Does anyone have any information on the newly released Xyience Testosterone (XTEST) or the Xyience Natural Growth Factor (XNGF)? any response would be greatly appreciated.


----------



## footballmaniac (Feb 23, 2006)

if the growth factor is suppose to increase gh is it garbage and their are better test boosters that are less expensive. Go to bulknutrition.com.


----------



## Guru (Feb 23, 2006)

xyience124 said:
			
		

> Does anyone have any information on the newly released Xyience Testosterone (XTEST) or the Xyience Natural Growth Factor (XNGF)? any response would be greatly appreciated.


Do you work for them?  


I think xyience is over priced and people believe it is better than it is due to the publicity from the UFC. Hell I love watching the UFC and trust me, most of their results are not just from xyience products  ...

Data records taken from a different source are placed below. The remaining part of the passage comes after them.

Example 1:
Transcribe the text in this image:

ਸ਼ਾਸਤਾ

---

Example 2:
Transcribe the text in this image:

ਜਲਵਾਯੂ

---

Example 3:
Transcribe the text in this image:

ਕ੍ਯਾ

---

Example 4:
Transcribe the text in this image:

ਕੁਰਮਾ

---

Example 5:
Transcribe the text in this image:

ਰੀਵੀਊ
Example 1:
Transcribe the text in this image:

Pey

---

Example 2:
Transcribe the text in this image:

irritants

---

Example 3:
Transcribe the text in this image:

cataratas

I am by no means a huge fan of test boosters but if you want to give one a try thats decent than look into Diesel Test. 


Good Luck


----------



## Fitgirl70 (Feb 24, 2006)

No experience with those two, but I can tell you that I've tried their Xtreme FBam and IMO- it is pure crap!  I even found it cheaper at bulknutrion and decided to give it another try    

No extra energy boost, no fat loss, not even anything like "diuretic" or "other" effects that you might get with some of the other FB's.

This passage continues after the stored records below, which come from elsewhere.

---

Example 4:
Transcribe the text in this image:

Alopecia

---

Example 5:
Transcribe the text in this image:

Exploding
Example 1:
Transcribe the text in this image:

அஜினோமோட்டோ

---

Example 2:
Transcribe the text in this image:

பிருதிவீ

I think I got sucked in by the super model (whose weight and bf % probably hasn't changed in the last 6 years) and the UFC fighters who, like others said, didn't get that way by using Xyience stuff.

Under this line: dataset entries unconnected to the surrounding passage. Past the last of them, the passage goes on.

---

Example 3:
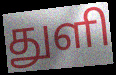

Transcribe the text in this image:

துளி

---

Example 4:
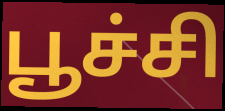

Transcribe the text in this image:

பூச்சி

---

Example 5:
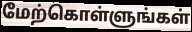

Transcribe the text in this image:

மேற்கொள்ளுங்கள்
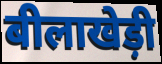
बीलाखेड़ी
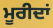
ਮੂਰੀਦਾਂ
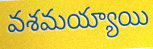
వశమయ్యాయి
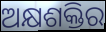
ଅକ୍ଷଶକ୍ତିର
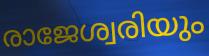
രാജേശ്വരിയും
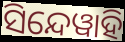
ସିନ୍ଦେୱାହି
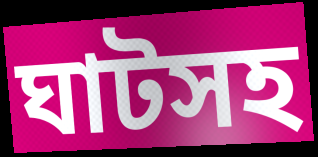
ঘাটসহ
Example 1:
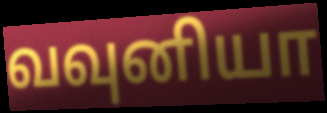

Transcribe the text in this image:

வவுனியா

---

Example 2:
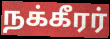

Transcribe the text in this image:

நக்கீரர்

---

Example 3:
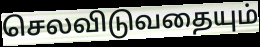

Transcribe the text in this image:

செலவிடுவதையும்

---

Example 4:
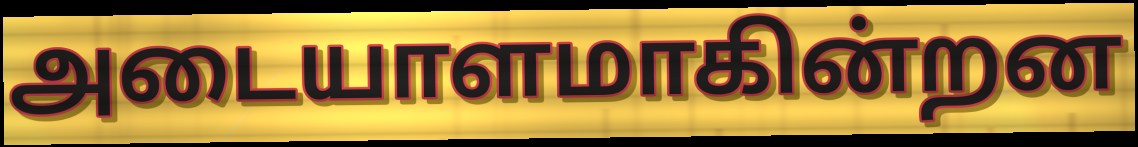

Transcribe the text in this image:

அடையாளமாகின்றன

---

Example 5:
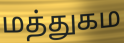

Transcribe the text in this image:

மத்துகம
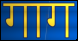
गाग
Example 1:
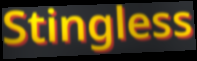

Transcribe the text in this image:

Stingless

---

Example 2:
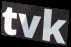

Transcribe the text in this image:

tvk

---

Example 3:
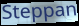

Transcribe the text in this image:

Steppan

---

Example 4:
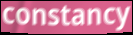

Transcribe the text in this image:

constancy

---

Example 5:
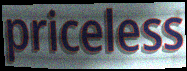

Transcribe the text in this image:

priceless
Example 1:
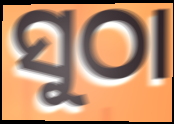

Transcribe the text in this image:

ସୁଠା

I think I'll stick with the tried and true products that I've used and that I have gotten results with.  

If you are just Joe Q Public and don't work for them, it would be my recommendation to go to bulknutrition.com also and find somethng better and cheaper!

Good luck


----------



## Guru (Feb 24, 2006)

Fitgirl70 said:
			
		

> No experience with those two, but I can tell you that I've tried their Xtreme FBam and IMO- it is pure crap!  I even found it cheaper at bulknutrion and decided to give it another try
> 
> No extra energy boost, no fat loss, not even anything like "diuretic" or "other" effects that you might get with some of the other FB's.
> 
> ...


Just another company like muscletech in my opinion. 

Anyway....Dont waste your cash bro, buy in bulk or do some more research and spend your hard earned money on what really works.


----------